But even as it appears on the surface that the bill is inching toward passage as the Senate takes it up this week, the support of Ayotte and Crossroads actually demonstrate what a tough path the bill faces.
While Ayotte's support is notable and means the bill is approaching the 60 votes it needs to override a filibuster in the Senate, the way in which she announced her support says a lot.
An e-mail from Ayotte explaining her decision clocked in at more than 2,800 words, and it linked to a separate "op-ed" on her Web site that made the same case. Any time a politician needs nearly 3,000 words to justify a position, you can tell it's dicey. (Ayotte, of course, was a prime target of gun control groups after her vote against expanded background checks, so perhaps she's just trying to get ahead of story this time around.)
As for Crossroads, while it announced its broad support for the effort, it did so with several apparent caveats. The group said it would like amendments to "secure the border, allow for high-skilled immigration, prohibit eligibility for welfare and Obamacare benefits, put undocumented immigrants at the back of the line, and replace the current chain migration system to one that is merit-based."

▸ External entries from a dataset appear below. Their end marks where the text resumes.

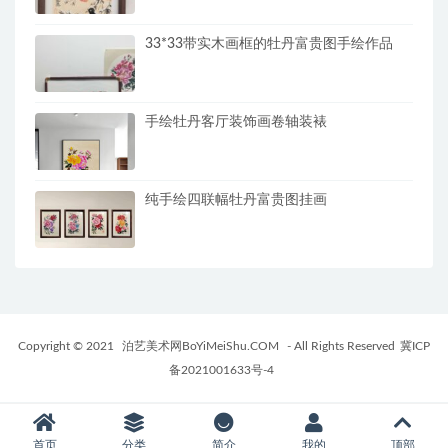
33*33带实木画框的牡丹富贵图手绘作品
手绘牡丹客厅装饰画卷轴装裱
纯手绘四联幅牡丹富贵图挂画
Copyright © 2021
泊艺美术网BoYiMeiShu.COM
- All Rights Reserved
冀ICP
备2021001633号-4
首页
分类
简介
我的
顶部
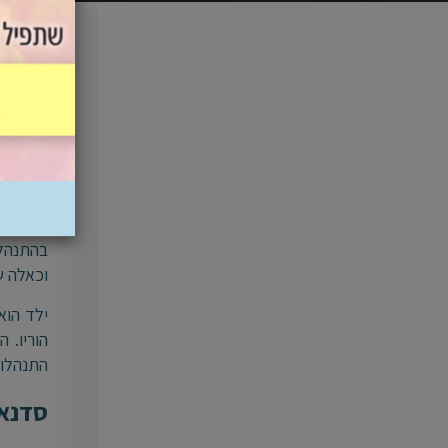
בשנים ה
את הטוב
אלא שלא
הכל מ
משנה לש
בהתנהלו
וכאלה שא
ילד הוא
הוריו. 
התנהלות
סדנאו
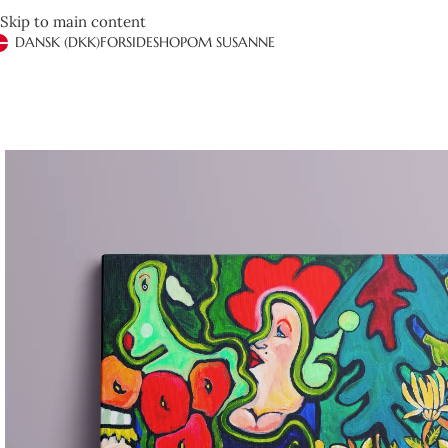
Skip to main content
DANSK (DKK)
FORSIDE
SHOP
OM SUSANNE
Det er anden gang vi handler hos Susanne Rylander. Hurtig og effe
Ved henvendelse via mail får man hurtigt og brugbart svar. Kan 
hendes farver.
Henrik Jeppesen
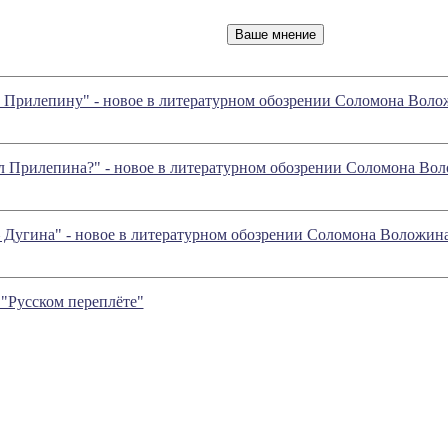
 Прилепину" - новое в литературном обозрении Соломона Воло
гал Прилепина?" - новое в литературном обозрении Соломона Во
 – Дугина" - новое в литературном обозрении Соломона Воложин
 "Русском переплёте"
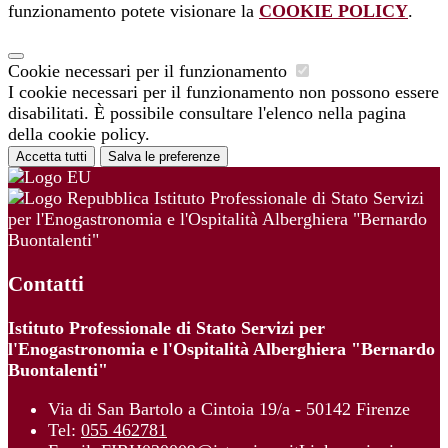
funzionamento potete visionare la
COOKIE POLICY
.
Cookie necessari per il funzionamento
I cookie necessari per il funzionamento non possono essere
disabilitati. È possibile consultare l'elenco nella pagina
della cookie policy.
Accetta tutti
Salva le preferenze
Istituto Professionale di Stato Servizi
per l'Enogastronomia e l'Ospitalità Alberghiera "Bernardo
Buontalenti"
Contatti
Istituto Professionale di Stato Servizi per
l'Enogastronomia e l'Ospitalità Alberghiera "Bernardo
Buontalenti"
Via di San Bartolo a Cintoia 19/a - 50142 Firenze
Tel:
055 462781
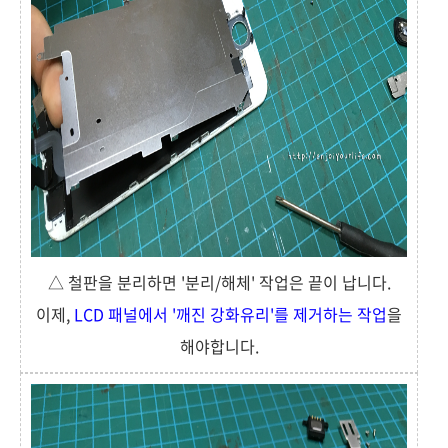
△ 철판을 분리하면 '분리/해체' 작업은 끝이 납니다.
이제,
LCD 패널에서 '깨진 강화유리'를 제거하는 작업
을
해야합니다.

That's a lot of asks, and each of those amendments will be contentious. In addition, Democrats contend that adding them to the bill may constitute a "poison pill" that would jeopardize Democratic support for the bill.

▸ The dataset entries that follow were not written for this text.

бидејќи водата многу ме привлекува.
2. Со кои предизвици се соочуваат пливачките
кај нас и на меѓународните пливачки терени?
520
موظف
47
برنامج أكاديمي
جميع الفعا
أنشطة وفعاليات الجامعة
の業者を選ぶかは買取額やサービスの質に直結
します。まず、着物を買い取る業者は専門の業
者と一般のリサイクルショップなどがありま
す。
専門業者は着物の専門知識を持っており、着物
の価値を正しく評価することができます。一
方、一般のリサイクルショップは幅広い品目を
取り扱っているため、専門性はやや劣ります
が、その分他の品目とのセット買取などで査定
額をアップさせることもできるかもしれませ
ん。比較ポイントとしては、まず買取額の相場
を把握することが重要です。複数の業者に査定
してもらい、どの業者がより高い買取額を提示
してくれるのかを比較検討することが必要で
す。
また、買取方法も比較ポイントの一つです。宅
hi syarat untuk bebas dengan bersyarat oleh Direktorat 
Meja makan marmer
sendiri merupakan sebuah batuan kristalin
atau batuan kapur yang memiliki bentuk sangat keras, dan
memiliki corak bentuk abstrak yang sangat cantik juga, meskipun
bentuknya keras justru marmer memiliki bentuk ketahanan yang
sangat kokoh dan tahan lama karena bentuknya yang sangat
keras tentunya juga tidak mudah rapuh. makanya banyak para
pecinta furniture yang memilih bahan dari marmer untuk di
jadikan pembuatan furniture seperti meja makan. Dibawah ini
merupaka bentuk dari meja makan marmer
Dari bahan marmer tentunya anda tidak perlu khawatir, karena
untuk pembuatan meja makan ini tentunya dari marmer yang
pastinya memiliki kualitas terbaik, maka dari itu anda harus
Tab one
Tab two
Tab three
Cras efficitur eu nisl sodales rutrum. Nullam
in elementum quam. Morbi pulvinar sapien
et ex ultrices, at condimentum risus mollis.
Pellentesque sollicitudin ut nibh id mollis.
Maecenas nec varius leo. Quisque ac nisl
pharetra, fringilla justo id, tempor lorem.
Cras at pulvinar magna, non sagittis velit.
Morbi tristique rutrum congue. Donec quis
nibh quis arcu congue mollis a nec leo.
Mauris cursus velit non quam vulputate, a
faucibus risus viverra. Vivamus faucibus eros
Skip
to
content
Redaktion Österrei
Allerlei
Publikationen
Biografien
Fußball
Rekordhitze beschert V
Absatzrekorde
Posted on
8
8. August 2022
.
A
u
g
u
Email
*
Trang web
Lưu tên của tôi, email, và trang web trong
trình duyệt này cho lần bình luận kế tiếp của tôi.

Ayotte's and Crossroads' support come on the heels of two other notable events in the immigration debate last week. The first was the House's passage of a bill that would overturn President Obama executive order exempting young illegal immigrants from deportation — similar to so-called DREAM Act legislation. And the second was Sen. Marco Rubio (R-Fla.) saying he wouldn't support the immigration bill (a bill he helped craft) without tougher border security measures.
The House vote signals that congressional Republicans aren't afraid to take votes that may jeopardize their standing with Latinos. Indeed, the vote last week was essentially a symbolic measure with no chance of passage in the Senate, but it still got the support of 221 out of 227 Republicans who voted. If they're voting for that, why wouldn't they also vote against a path to citizenship?

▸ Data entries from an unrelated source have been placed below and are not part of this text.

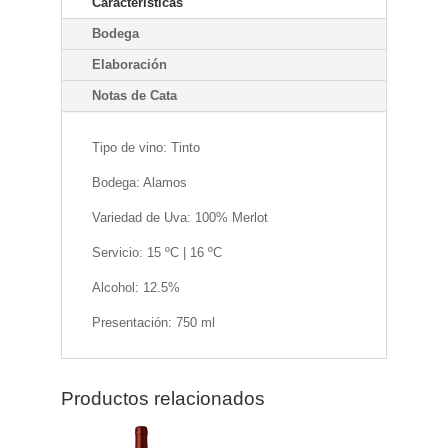
Características
Bodega
Elaboración
Notas de Cata
Tipo de vino: Tinto
Bodega: Alamos
Variedad de Uva: 100% Merlot
Servicio: 15 ºC | 16 ºC
Alcohol: 12.5%
Presentación: 750 ml
Productos relacionados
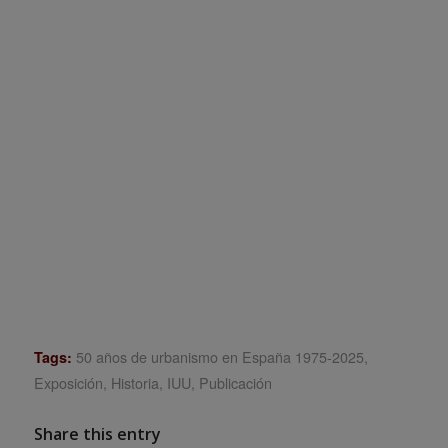
50 años de urbanismo en España 1975-2025
,
Tags:
Exposición
,
Historia
,
IUU
,
Publicación
Share this entry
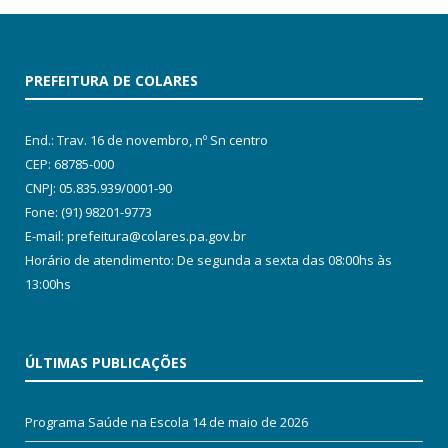
PREFEITURA DE COLARES
End.: Trav. 16 de novembro, nº Sn centro
CEP: 68785-000
CNPJ: 05.835.939/0001-90
Fone: (91) 98201-9773
E-mail: prefeitura@colares.pa.gov.br
Horário de atendimento: De segunda a sexta das 08:00hs às
13:00hs
ÚLTIMAS PUBLICAÇÕES
Programa Saúde na Escola
14 de maio de 2026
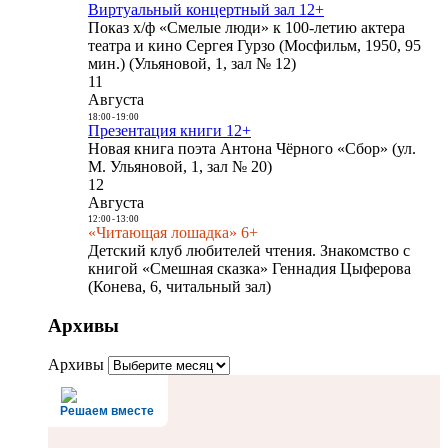
Виртуальный концертный зал 12+
Показ х/ф «Смелые люди» к 100-летию актера
театра и кино Сергея Гурзо (Мосфильм, 1950, 95
мин.) (Ульяновой, 1, зал № 12)
11
Августа
18:00
-
19:00
Презентация книги 12+
Новая книга поэта Антона Чёрного «Сбор» (ул.
М. Ульяновой, 1, зал № 20)
12
Августа
12:00
-
13:00
«Читающая лошадка» 6+
Детский клуб любителей чтения. Знакомство с
книгой «Смешная сказка» Геннадия Цыферова
(Конева, 6, читальный зал)
Архивы
Архивы
Решаем вместе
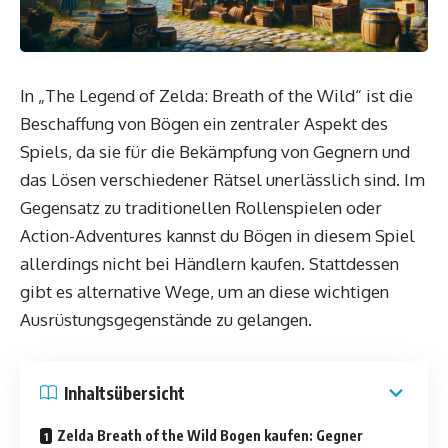
In „The Legend of Zelda: Breath of the Wild“ ist die
Beschaffung von Bögen ein zentraler Aspekt des
Spiels, da sie für die Bekämpfung von Gegnern und
das Lösen verschiedener Rätsel unerlässlich sind. Im
Gegensatz zu traditionellen Rollenspielen oder
Action-Adventures kannst du Bögen in diesem Spiel
allerdings nicht bei Händlern kaufen. Stattdessen
gibt es alternative Wege, um an diese wichtigen
Ausrüstungsgegenstände zu gelangen.
Inhaltsübersicht
Zelda Breath of the Wild Bogen kaufen: Gegner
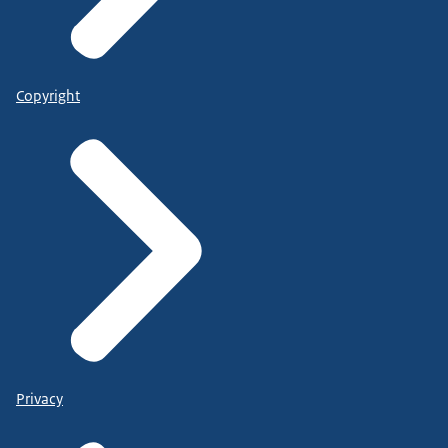
Copyright
Privacy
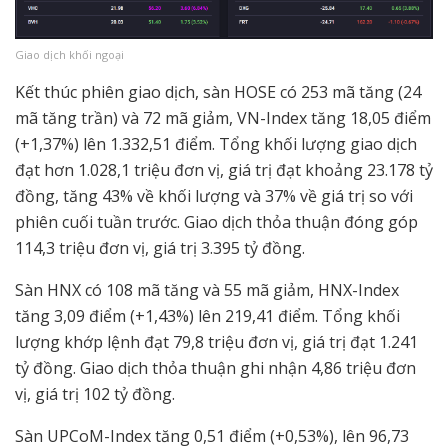
Giao dịch khối ngoại
Kết thúc phiên giao dịch, sàn HOSE có 253 mã tăng (24
mã tăng trần) và 72 mã giảm, VN-Index tăng 18,05 điểm
(+1,37%) lên 1.332,51 điểm. Tổng khối lượng giao dịch
đạt hơn 1.028,1 triệu đơn vị, giá trị đạt khoảng 23.178 tỷ
đồng, tăng 43% về khối lượng và 37% về giá trị so với
phiên cuối tuần trước. Giao dịch thỏa thuận đóng góp
114,3 triệu đơn vị, giá trị 3.395 tỷ đồng.
Sàn HNX có 108 mã tăng và 55 mã giảm, HNX-Index
tăng 3,09 điểm (+1,43%) lên 219,41 điểm. Tổng khối
lượng khớp lệnh đạt 79,8 triệu đơn vị, giá trị đạt 1.241
tỷ đồng. Giao dịch thỏa thuận ghi nhận 4,86 triệu đơn
vị, giá trị 102 tỷ đồng.
Sàn UPCoM-Index tăng 0,51 điểm (+0,53%), lên 96,73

And Rubio's position, while ostensibly intended to help create a bill that can actually pass in the House, shows just how uncertain a proposition that is. The fact that Rubio doesn't think a compromise that he previously agreed to can pass muster in the lower chamber without some changes shows how Congress is really going to have to thread the needle on this one.
Crossroads sees that too, which is why its support included as many provisos as it did.
Ayotte, Crossroads and Rubio are all sticking their necks out, to some degree, for immigration reform, but the way in which each of them have demonstrated their support points to the very difficult path ahead.